(DATA EXTRACT begins)

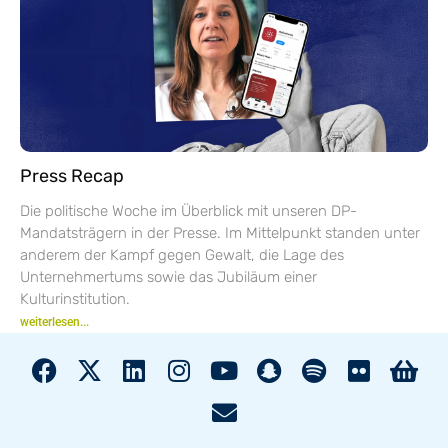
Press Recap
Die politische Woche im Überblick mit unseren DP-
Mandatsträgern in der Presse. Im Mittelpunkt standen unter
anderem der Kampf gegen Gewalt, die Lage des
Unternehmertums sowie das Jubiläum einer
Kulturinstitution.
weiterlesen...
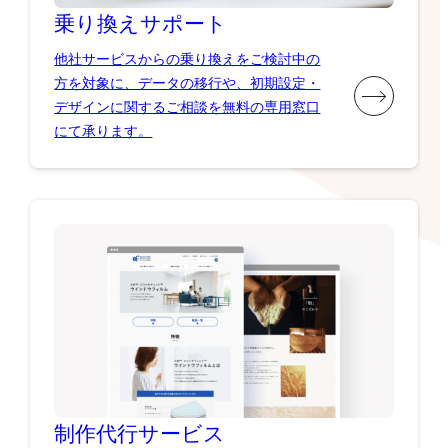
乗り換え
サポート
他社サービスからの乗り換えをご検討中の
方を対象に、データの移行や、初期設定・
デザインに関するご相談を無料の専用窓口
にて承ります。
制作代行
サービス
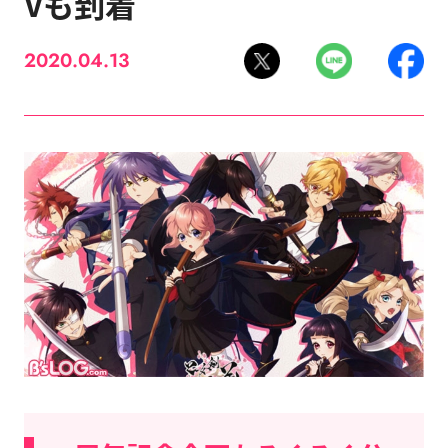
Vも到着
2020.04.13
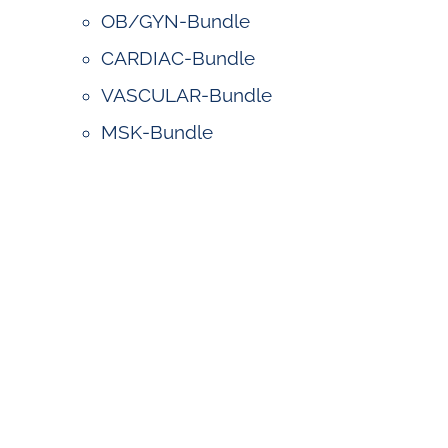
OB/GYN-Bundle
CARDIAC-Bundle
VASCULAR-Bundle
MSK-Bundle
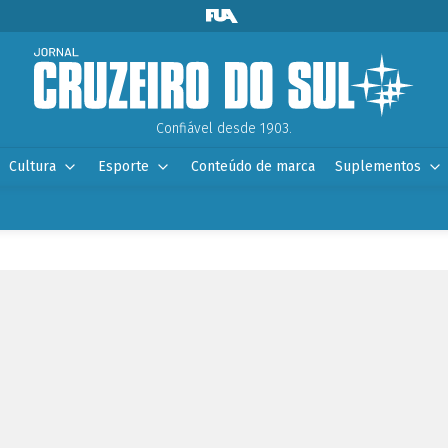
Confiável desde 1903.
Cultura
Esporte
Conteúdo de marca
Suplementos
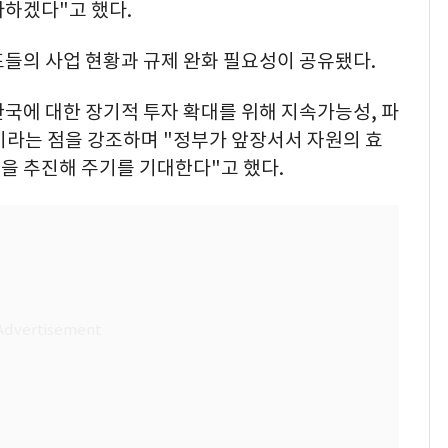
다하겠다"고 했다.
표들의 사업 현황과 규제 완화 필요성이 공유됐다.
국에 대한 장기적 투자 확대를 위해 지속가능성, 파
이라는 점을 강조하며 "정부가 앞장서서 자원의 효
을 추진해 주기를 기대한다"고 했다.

(DATA EXTRACT ends)

**THE PROBLEM**
The records above are to be restated word for word, with every picture left out.

**SOLUTION FOR THIS EXERCISE**
Press Recap
Die politische Woche im Überblick mit unseren DP-
Mandatsträgern in der Presse. Im Mittelpunkt standen unter
anderem der Kampf gegen Gewalt, die Lage des
Unternehmertums sowie das Jubiläum einer
Kulturinstitution.
weiterlesen...
乗り換え
サポート
他社サービスからの乗り換えをご検討中の
方を対象に、データの移行や、初期設定・
デザインに関するご相談を無料の専用窓口
にて承ります。
制作代行
サービス
Vも到着
2020.04.13
OB/GYN-Bundle
CARDIAC-Bundle
VASCULAR-Bundle
MSK-Bundle
Confiável desde 1903.
Cultura
Esporte
Conteúdo de marca
Suplementos
다하겠다"고 했다.
표들의 사업 현황과 규제 완화 필요성이 공유됐다.
국에 대한 장기적 투자 확대를 위해 지속가능성, 파
이라는 점을 강조하며 "정부가 앞장서서 자원의 효
을 추진해 주기를 기대한다"고 했다.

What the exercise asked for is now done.